安霖躺在床上,看着窗口的风铃,浮躁的心一点一点平静下来。
失去其实不可怕。
人总是要向前看的,只要继续走下去,日子就会有源源不断的希望。
马上就要和夏岐重逢了,也许这就是命运新的安排。
不知不觉,安霖睡着了。
在梦里,她回到了和夏岐一起读初中的时光。
他们初一初二都是同桌。
每天抬头不见低头见,读书做题时手臂距离总是不超过十公分。
夏岐曾经开玩笑说,安霖是他的左膀,自己是安霖的右臂,两个人生来就该在一起。
安霖红了耳朵,笑笑不说话。
到了初三,新学期伊始,两个人被班主任分配了不同的新同桌,座位距离几乎横跨了整个班级。
夏岐知道安霖性格内向,很难结交新朋友,要是身边没有认识的人,无论是小组作业还是日常交流都会很难过,主动去找班主任,申请继续和安霖当同桌。
班主任怀疑夏岐和安霖有早恋的苗头。
为了扼杀这份感情,她对当时成绩只排班里中游的夏岐说:“想和霖霖当同桌,可以,不过你要在期中考试考进班级前五。
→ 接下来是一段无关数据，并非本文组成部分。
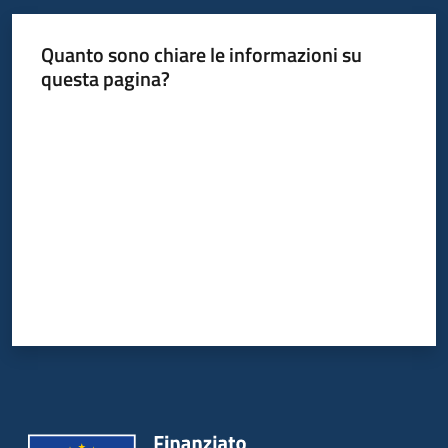
Quanto sono chiare le informazioni su
questa pagina?
Valuta da 1 a 5 stelle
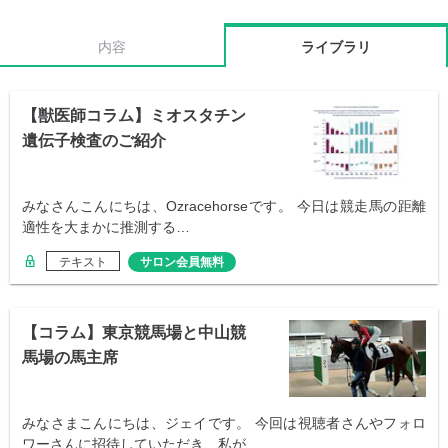
内容
ライブラリ
【獣医師コラム】ミオスタチン
遺伝子検査のご紹介
みなさんこんにちは、Ozracehorseです。 今日は競走馬の距離
適性を大まかに推測する…
テキスト
サロン会員無料
【コラム】東京競馬場と中山競
馬場の馬主席
みなさまこんにちは、ジェイです。 今回は視聴者さんやフォロ
ワーさんに招待していただき、私が…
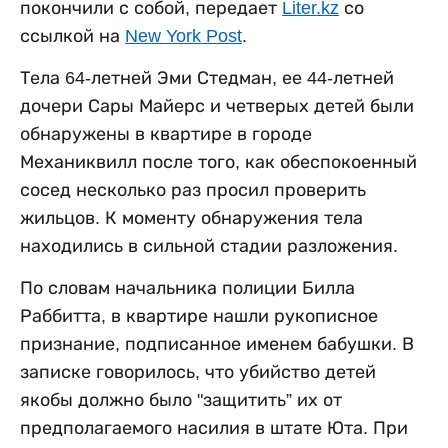
покончили с собой, передает
Liter.kz
со
ссылкой на
New York Post
.
Тела 64-летней Эми Стедман, ее 44-летней
дочери Сары Майерс и четверых детей были
обнаружены в квартире в городе
Механиквилл после того, как обеспокоенный
сосед несколько раз просил проверить
жильцов. К моменту обнаружения тела
находились в сильной стадии разложения.
По словам начальника полиции Билла
Раббитта, в квартире нашли рукописное
признание, подписанное именем бабушки. В
записке говорилось, что убийство детей
якобы должно было "защитить” их от
предполагаемого насилия в штате Юта. При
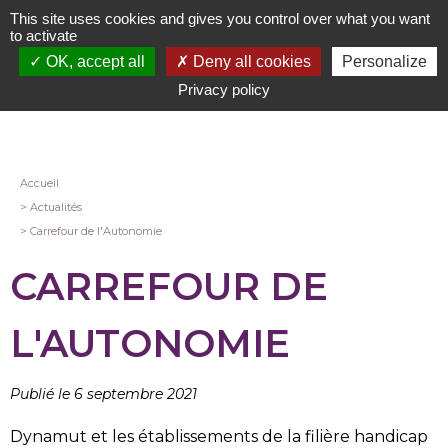
Aller
This site uses cookies and gives you control over what you want
au
to activate
contenu
OK, accept all
Deny all cookies
Personalize
principal
Privacy policy
Fil
Accueil
Actualités
d'Ariane
Carrefour de l'Autonomie
CARREFOUR DE
L'AUTONOMIE
Publié le 6 septembre 2021
Dynamut et les établissements de la filière handicap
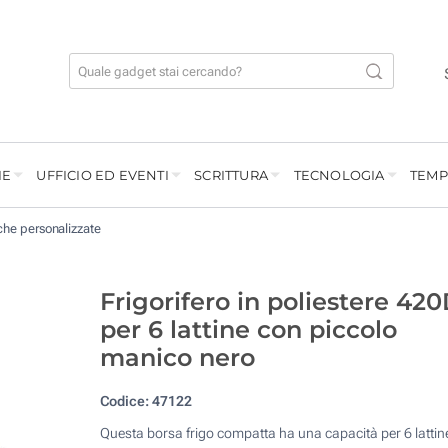
IE
UFFICIO ED EVENTI
SCRITTURA
TECNOLOGIA
TEMP
che personalizzate
Frigorifero in poliestere 42
per 6 lattine con piccolo
manico nero
Codice:
47122
Questa borsa frigo compatta ha una capacità per 6 lattin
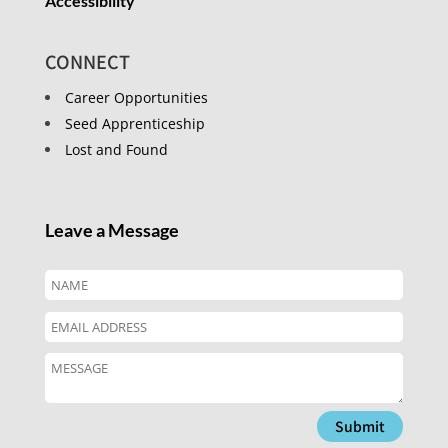
Accessibility
CONNECT
Career Opportunities
Seed Apprenticeship
Lost and Found
Leave a Message
Submit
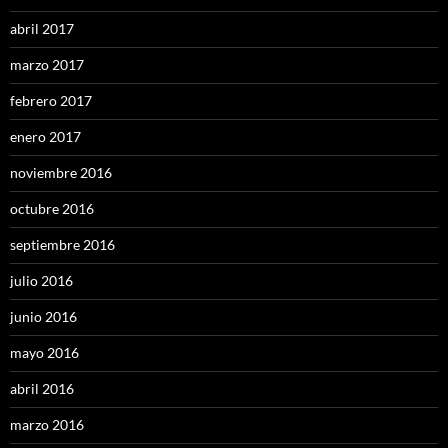
abril 2017
marzo 2017
febrero 2017
enero 2017
noviembre 2016
octubre 2016
septiembre 2016
julio 2016
junio 2016
mayo 2016
abril 2016
marzo 2016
”
班主任以为这是一件不可能做到的事。
但十四岁的夏岐做到了。
因为心里的朦胧爱恋,也因为那一份少年心气滋生的骑士精神。
夏岐日日挑灯夜战,竟然真的在期中考到了班级第四名,震惊了所有人。
而安霖也是在成绩下来的那一刻,看着夏岐带着胜利者的微笑、推着书桌走到自己面前,才彻底动了心。
他们沉浸在可以继续当同桌的喜悦里,谁都没有想到,夏岐突然提高的成绩会是导致他们分离的直接原因。
因为在学习上开了窍,夏岐成绩再也没有跌出班级前五,中考直接去了本省最好的高中,杨溪一中。
可安霖却由于考试紧张,一时发挥失常,只能留在本市读次一档的高中。
人生岔路真的很多。
稍微歪一点,可能就是截然不同的结局。